[Start of INFORMATION SUPPLIED]
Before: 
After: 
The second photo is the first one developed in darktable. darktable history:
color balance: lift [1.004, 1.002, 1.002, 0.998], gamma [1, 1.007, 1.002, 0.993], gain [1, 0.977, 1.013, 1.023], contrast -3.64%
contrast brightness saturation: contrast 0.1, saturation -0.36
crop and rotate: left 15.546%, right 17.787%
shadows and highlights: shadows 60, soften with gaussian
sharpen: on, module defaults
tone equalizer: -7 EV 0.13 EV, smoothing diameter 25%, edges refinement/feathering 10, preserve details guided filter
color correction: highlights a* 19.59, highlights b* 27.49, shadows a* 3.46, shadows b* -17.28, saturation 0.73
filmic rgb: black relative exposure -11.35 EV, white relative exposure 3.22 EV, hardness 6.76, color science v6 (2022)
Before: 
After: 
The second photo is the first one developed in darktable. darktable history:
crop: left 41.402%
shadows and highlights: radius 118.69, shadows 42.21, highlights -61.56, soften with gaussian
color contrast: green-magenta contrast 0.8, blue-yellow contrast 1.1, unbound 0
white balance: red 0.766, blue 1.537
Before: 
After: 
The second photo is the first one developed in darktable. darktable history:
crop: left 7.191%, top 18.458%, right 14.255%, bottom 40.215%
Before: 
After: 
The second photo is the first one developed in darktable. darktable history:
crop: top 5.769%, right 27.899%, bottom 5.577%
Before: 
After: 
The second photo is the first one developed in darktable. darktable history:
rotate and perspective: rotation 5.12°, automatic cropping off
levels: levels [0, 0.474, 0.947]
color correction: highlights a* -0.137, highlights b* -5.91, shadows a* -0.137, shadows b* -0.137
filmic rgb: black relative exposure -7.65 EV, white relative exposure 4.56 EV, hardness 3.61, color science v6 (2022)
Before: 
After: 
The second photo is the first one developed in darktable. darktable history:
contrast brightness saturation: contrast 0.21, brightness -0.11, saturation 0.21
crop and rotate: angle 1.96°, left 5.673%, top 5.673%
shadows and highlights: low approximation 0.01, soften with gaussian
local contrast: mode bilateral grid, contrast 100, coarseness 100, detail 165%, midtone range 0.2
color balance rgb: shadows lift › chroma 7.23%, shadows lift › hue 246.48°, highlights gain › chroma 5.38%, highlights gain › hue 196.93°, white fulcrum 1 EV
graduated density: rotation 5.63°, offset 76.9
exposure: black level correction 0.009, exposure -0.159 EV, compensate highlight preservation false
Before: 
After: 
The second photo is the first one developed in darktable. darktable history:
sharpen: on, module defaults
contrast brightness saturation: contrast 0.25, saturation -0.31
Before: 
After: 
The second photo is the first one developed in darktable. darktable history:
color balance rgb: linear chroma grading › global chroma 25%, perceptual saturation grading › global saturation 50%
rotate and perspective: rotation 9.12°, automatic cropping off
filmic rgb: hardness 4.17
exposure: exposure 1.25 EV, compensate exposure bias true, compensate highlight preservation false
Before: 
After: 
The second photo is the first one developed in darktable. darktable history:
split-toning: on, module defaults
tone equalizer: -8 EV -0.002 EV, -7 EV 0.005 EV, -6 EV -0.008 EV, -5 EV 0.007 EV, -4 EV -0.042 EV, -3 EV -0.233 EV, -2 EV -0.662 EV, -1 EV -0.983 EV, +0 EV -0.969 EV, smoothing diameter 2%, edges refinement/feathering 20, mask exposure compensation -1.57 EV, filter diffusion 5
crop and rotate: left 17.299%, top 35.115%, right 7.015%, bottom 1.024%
[End of INFORMATION SUPPLIED]
• GOAL OF THE EXERCISE:
Could you give the material again from its start through the line holding "contrast brightness saturation: contrast 0.1, saturation", both ends included, with "second photo" replaced by "edited photo" and nothing else altered?

• REPLY:
Before: 
After: 
The edited photo is the first one developed in darktable. darktable history:
color balance: lift [1.004, 1.002, 1.002, 0.998], gamma [1, 1.007, 1.002, 0.993], gain [1, 0.977, 1.013, 1.023], contrast -3.64%
contrast brightness saturation: contrast 0.1, saturation -0.36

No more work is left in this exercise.